### TEXTE À LIRE
Le député Philippe Latombe (MoDem, 1ère circonscription de Vendée) revient dans nos colonnes sur StopCovid, l’application de suivi de contact débattue et votée aujourd’hui à l’Assemblée nationale. Si elle n’est pas la panacée, elle peut être utile, estime-t-il, non sans faire part d’autres inquiétudes.
Après l’avis de la CNIL, que pensez-vous aujourd’hui du projet StopCovid ?
Clairement, dans l’avis de la CNIL sur le projet StopCovid, les garanties nécessaires sont là. Je n’ai qu’un seul regret, tout le tapage autour de l’application dès le départ alors qu’elle n’était qu’en construction. Certains en ont même fait une position politique alors que tel n’était pas le sujet.
L’application va aider à tracer des cas contact. C’est un outil, pas la panacée. La solution respecte le règlement général sur la protection des données. Elle est volontaire et il est totalement exclu qu’il y ait une carotte un ou bâton. Si on veut torpiller cette appli, c’est bien avec un tel bonus ou malus !

Enregistrements tirés d'un jeu de données:
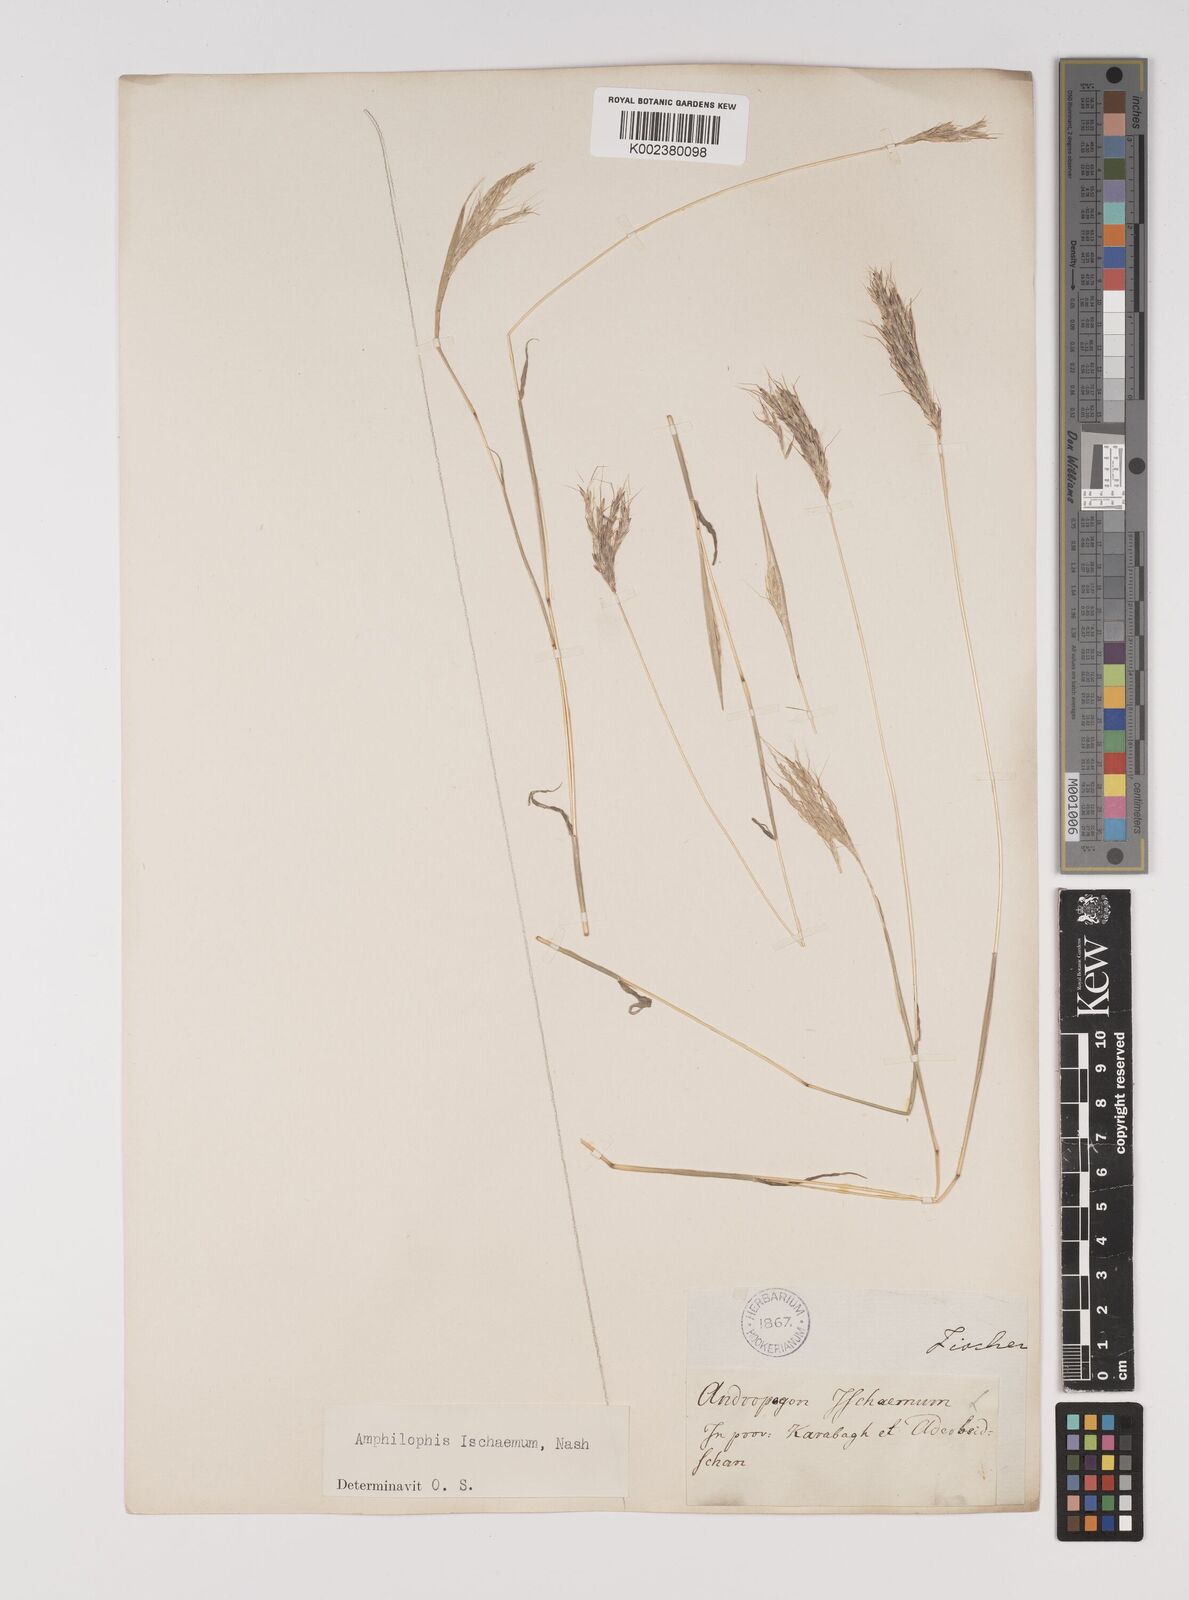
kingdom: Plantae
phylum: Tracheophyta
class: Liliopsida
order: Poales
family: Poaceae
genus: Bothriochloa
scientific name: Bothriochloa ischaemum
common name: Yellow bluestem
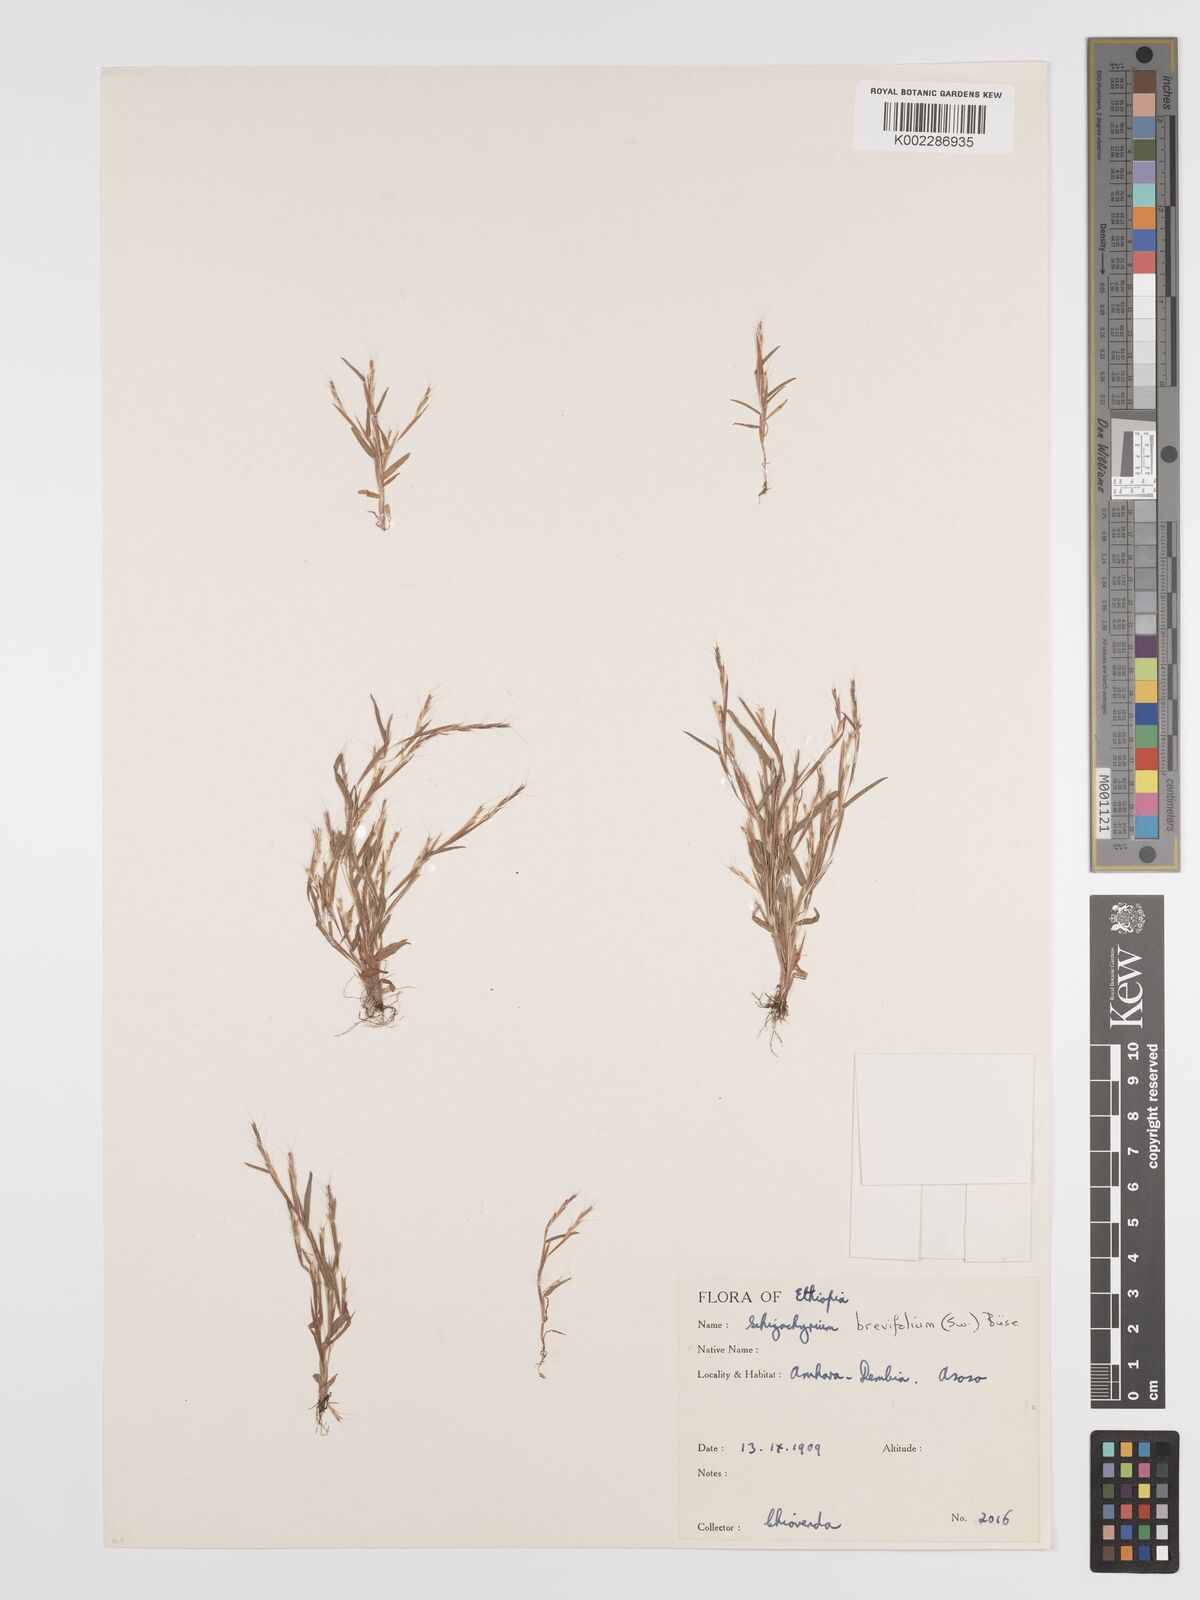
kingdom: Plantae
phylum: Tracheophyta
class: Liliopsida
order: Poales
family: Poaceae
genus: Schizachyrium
* * *
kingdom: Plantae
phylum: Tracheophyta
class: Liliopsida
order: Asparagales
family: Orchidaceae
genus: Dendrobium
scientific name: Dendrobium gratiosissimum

### CONSIGNES
a) Dans le texte sur StopCovid, quelle circonscription le député Philippe Latombe représente-t-il ?
b) Reprenez le passage du texte sur StopCovid compris entre "Le député Philippe" et "pas le sujet.", inclus, en substituant "appli" à "application".
Les enregistrements constituent un matériau distinct du texte.

### RÉPONSES
a) La 1ère circonscription de Vendée.

b)
Le député Philippe Latombe (MoDem, 1ère circonscription de Vendée) revient dans nos colonnes sur StopCovid, l’appli de suivi de contact débattue et votée aujourd’hui à l’Assemblée nationale. Si elle n’est pas la panacée, elle peut être utile, estime-t-il, non sans faire part d’autres inquiétudes.
Après l’avis de la CNIL, que pensez-vous aujourd’hui du projet StopCovid ?
Clairement, dans l’avis de la CNIL sur le projet StopCovid, les garanties nécessaires sont là. Je n’ai qu’un seul regret, tout le tapage autour de l’appli dès le départ alors qu’elle n’était qu’en construction. Certains en ont même fait une position politique alors que tel n’était pas le sujet.